RLC to examine what restaurants can learn from c-stores

If you view other restaurants as your competition, meet Howard Stoeckel. He’s eating your lunch, and you may not even realize it.

Stoeckel is CEO of Wawa, a Pennsylvania-based convenience-store chain whose foodservice offerings range from ciabatta melts to flat breads to a freshly made hot-turkey hoagie. If you prefer, you could have the hot turkey with gravy and mashed potatoes.

This, clearly, is not roller-dog territory.

Indeed, Wawa features the upscale fare that has turned c-stores into potent competitors of quick-service restaurants—even Starbucks, if you’re going bean to bean on coffee.

Wawa has also been a leader in foodservice technology. It was one of the first food sellers, in the restaurant channel or in c-stores—to use self-service ordering kiosks, which were adopted to boost order accuracy.

The rise of these potent contenders for the convenience customer is by all account a lasting aftereffect of the Great Recession, when value and saving gas at a one-stop facility took on added drawing power.

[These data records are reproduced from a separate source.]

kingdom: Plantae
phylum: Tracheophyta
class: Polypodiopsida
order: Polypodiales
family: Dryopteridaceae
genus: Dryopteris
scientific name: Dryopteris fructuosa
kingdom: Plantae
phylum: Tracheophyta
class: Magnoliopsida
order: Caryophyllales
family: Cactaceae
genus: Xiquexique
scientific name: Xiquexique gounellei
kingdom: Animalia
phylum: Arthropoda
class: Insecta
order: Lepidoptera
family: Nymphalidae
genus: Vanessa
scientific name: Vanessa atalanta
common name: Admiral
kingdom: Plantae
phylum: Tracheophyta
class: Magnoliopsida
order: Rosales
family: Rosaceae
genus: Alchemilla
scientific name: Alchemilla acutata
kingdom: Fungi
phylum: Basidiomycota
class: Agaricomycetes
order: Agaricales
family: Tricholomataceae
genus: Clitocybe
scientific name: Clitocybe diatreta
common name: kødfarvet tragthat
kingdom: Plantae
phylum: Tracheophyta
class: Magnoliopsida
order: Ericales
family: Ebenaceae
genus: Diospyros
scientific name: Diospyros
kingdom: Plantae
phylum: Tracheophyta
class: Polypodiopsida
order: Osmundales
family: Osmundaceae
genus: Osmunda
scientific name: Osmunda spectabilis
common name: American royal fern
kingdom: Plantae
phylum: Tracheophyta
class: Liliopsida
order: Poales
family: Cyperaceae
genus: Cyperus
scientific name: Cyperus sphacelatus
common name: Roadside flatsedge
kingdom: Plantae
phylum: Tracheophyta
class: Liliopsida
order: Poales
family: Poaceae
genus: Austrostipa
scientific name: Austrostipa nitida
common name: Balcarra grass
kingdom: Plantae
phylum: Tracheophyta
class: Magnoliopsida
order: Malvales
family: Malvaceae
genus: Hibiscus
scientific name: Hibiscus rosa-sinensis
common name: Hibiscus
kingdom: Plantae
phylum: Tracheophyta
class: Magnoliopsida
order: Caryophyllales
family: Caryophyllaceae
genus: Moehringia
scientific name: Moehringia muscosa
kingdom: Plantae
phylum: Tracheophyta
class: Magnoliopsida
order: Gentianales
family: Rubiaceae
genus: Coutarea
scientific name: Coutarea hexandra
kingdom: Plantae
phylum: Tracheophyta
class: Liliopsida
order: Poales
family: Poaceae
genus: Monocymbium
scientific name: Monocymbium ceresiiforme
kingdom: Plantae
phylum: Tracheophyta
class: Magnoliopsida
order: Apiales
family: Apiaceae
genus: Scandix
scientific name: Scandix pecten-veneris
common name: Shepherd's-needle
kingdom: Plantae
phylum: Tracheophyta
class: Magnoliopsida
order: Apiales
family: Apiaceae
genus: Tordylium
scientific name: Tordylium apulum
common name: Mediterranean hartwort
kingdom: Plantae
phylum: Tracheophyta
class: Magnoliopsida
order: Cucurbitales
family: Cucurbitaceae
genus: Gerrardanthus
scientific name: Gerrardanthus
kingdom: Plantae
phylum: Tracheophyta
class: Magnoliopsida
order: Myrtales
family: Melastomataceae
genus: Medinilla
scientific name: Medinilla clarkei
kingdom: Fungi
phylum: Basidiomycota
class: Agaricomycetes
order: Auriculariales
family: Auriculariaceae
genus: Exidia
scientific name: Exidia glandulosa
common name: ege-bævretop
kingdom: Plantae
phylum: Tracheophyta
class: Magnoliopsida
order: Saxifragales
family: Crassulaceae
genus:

You can learn how Wawa did it during Stoeckel’s keynote address at the Restaurant Leadership Conference, “How C-stores view the foodservice challenge.”

He’ll be speaking about the regional chain’s approach to foodservice, and what it’s learned from the restaurant business.

He’ll also share some suggestions on what the restaurant business can learn from the foodservice initiatives of c-store chains like Wawa.

The invitation-only conference is scheduled for March 25-28 in Scottsdale, Ariz.